Background of the Study
Cesarean Section is a surgical procedure initially developed to reduce complications in childbirth. It is considered an essential lifesaving intervention when conditions show that vaginal delivery may be risky to both the mother and the child (Penn & Ghaem-Maghami 2001). Just like other surgical procedures, a Cesarean Section is not free from risk regardless of its enhanced safety (Rezende 1969). Among the maternal risks involved in CS are infections, heavy loss of blood, clotting of blood in the lungs, and death. Additional risks such as nausea, vomiting, and severe headache as a result of anesthesia and bowel movement problems like constipation are also indicated (Cunningham 2005). Possible risks for the baby may encompass injury during the delivery and respiratory complications if there had been a mistake in the calculation of due date before 39 weeks of pregnancy (Kolas, Saugstad, Daltveit, Nilsen, &Oian2006).

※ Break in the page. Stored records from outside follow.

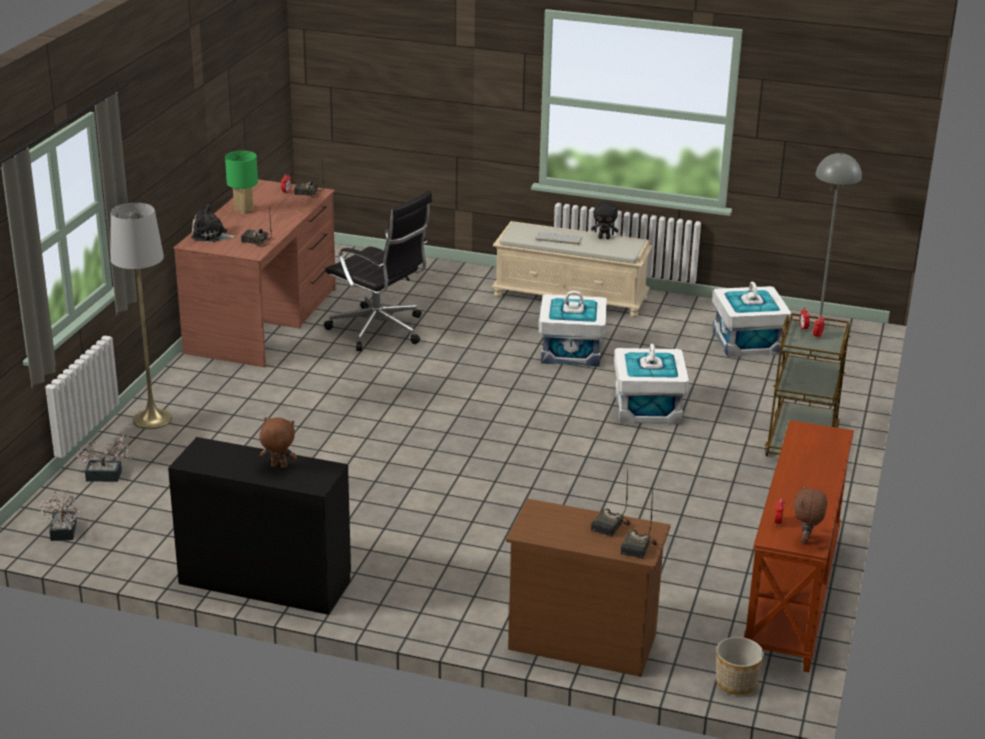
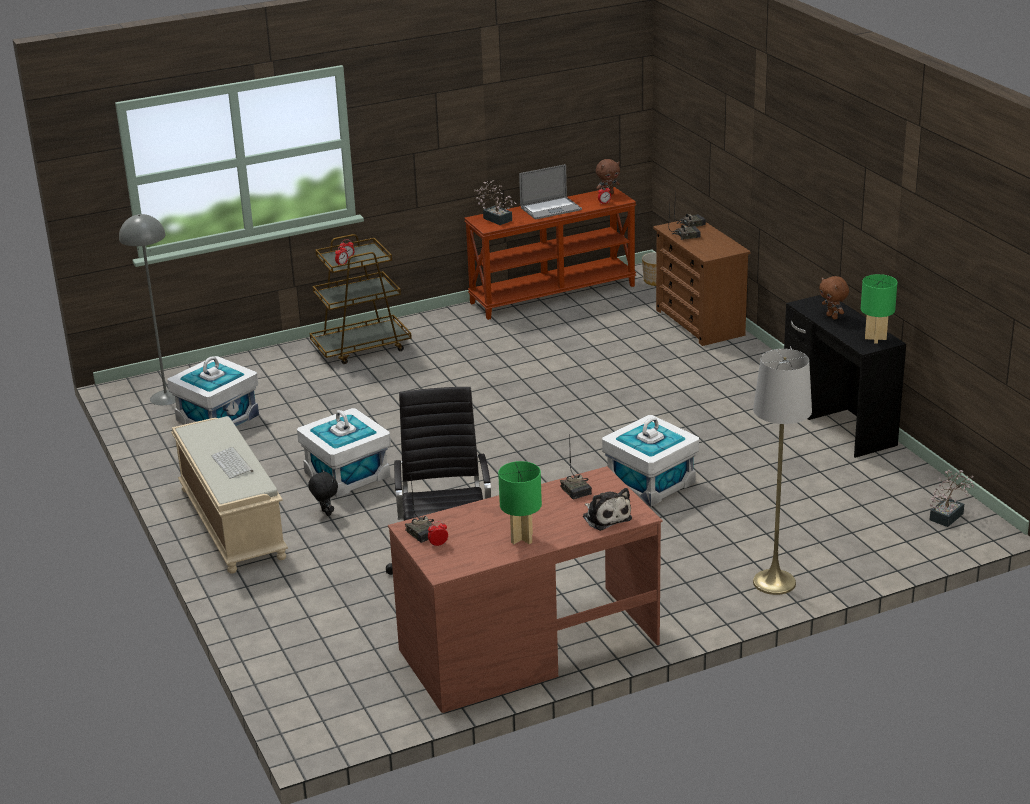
camera: 130 degrees left, 0 degrees up
potted plant [76,435,132,482] -> potted plant moved to [474,180,517,225]
black plush toy [591,201,618,239] -> black plush toy moved to [308,470,338,516]
white storage box [614,344,689,424] -> white storage box moved to [602,415,699,506]
none -> laptop [519,164,582,220]
none -> green table lamp [861,274,898,344]

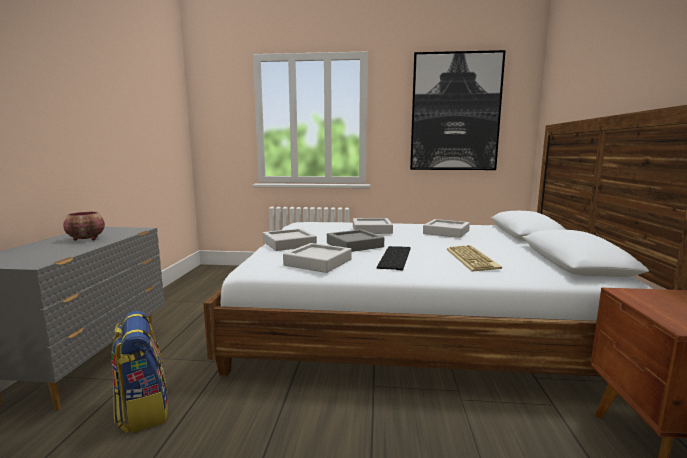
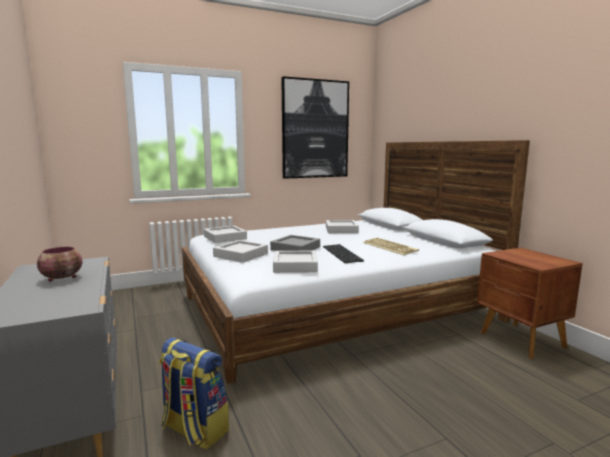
camera: 30 degrees left, 0 degrees up
grey tray [353,218,393,234] -> grey tray moved to [204,226,247,243]

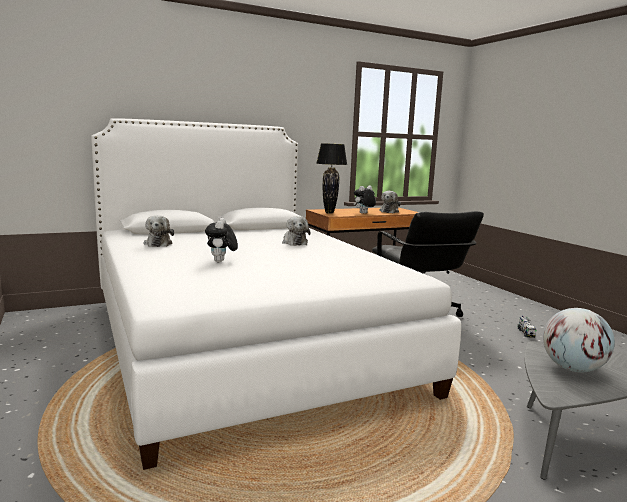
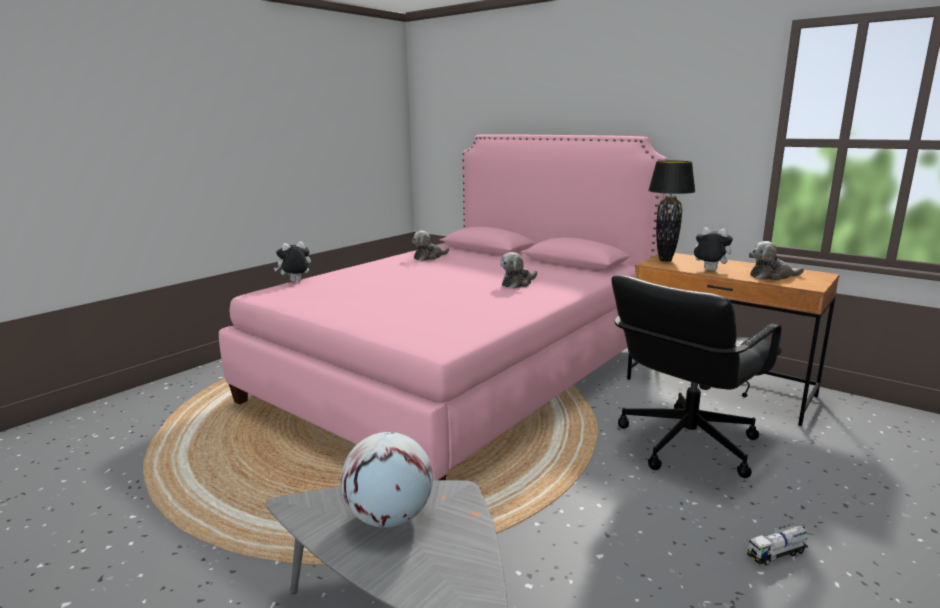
camera: 65 degrees right, 5 degrees up
white bed [91,118,461,470] -> pink bed [219,134,667,480]
plush toy [205,218,238,262] -> plush toy moved to [274,241,311,282]

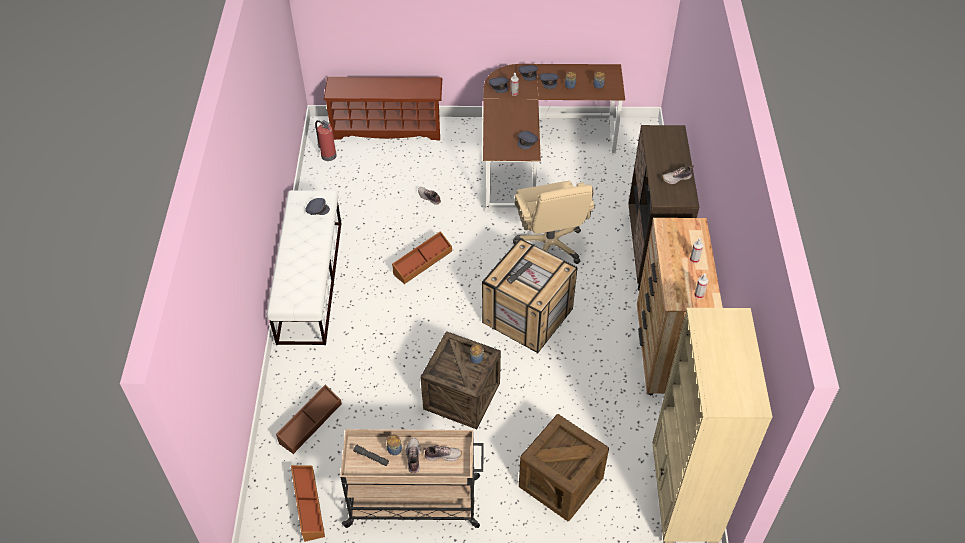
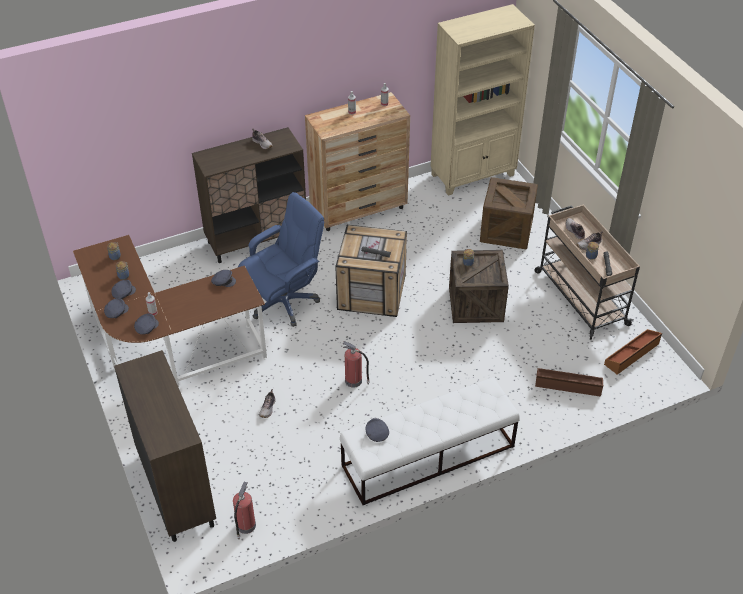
camera: 115 degrees left, 5 degrees down
brown shoe rack [323,77,442,140] -> brown cabinet [114,350,216,542]
brown storage box [392,231,452,284] -> fire extinguisher [342,341,370,388]
beige office chair [513,181,595,264] -> blue office chair [238,192,324,327]

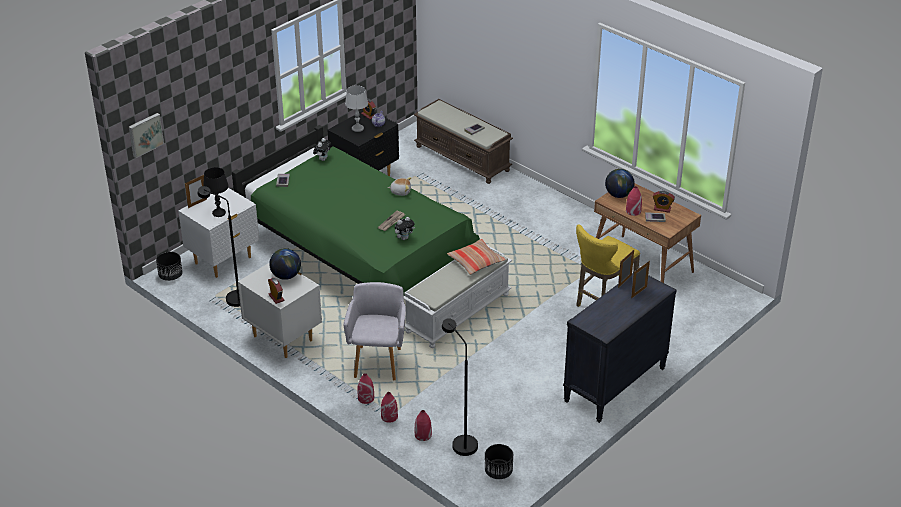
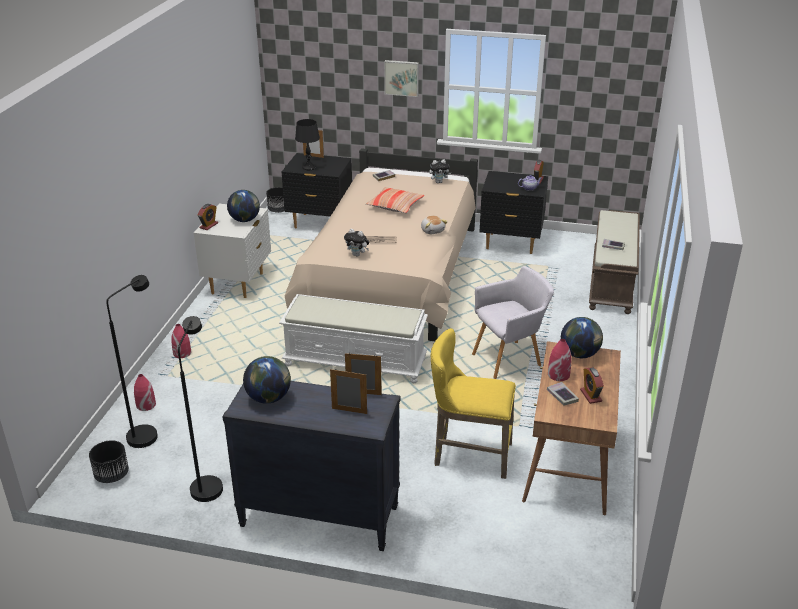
camera: 60 degrees right, 5 degrees down
picture [129,113,164,158] -> picture moved to [384,60,419,97]
white nightstand [178,188,259,278] -> black nightstand [282,153,352,228]
black floor lamp [197,186,240,307] -> black floor lamp moved to [178,316,223,502]
green bed [232,125,480,292] -> beige bed [285,148,478,341]
grey armchair [343,282,406,380] -> grey armchair moved to [472,266,554,379]
grey table lamp [345,85,368,132] -> none
red vase [381,392,398,423] -> none
pillow [447,239,505,275] -> pillow moved to [366,187,424,213]
none -> globe [243,356,291,404]

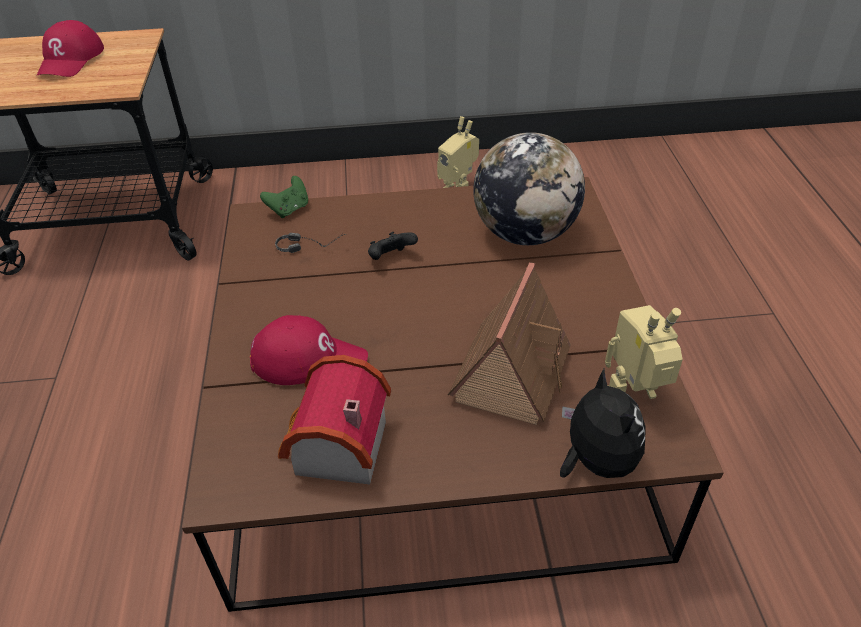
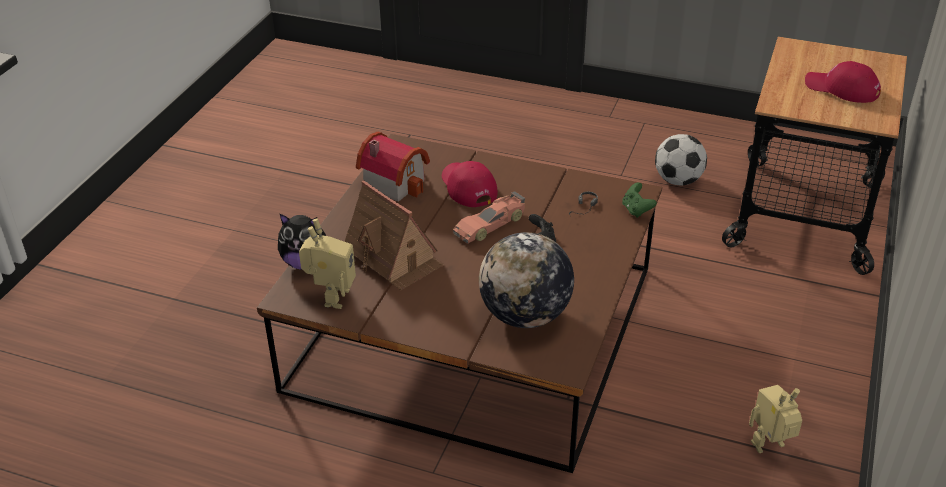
camera: 115 degrees right, 5 degrees down
red cap [250,315,368,385] -> red cap turned 120 degrees clockwise [442,161,498,207]
none -> toy car [453,191,525,244]
none -> football [655,134,707,186]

Increased rates of Cesarean Sections (CS) as a mode of childbirth have been reported between the 1980s to 1990s. Academic and non-academic researches have been published examining it from different viewpoints (Al-Mufti, Mccarthy, & Fisk 1997). These researches depend on restricted perspectives and are anchored on the subject of obstetric care and the social and cultural personalities of women being supported.
Varying reasons have been presented to support the growing numbers of CS cases such as the increasing number of adult women who have high-risk pregnancies attributable to age; obesity among pregnant women; and women suffering from two or more disorders who are currently allowed to get pregnant (Anderson 2004; Cunningham 2005). Another factor is the influence of media information on the present trends on pregnancy and childbirth techniques and their corresponding outcomes.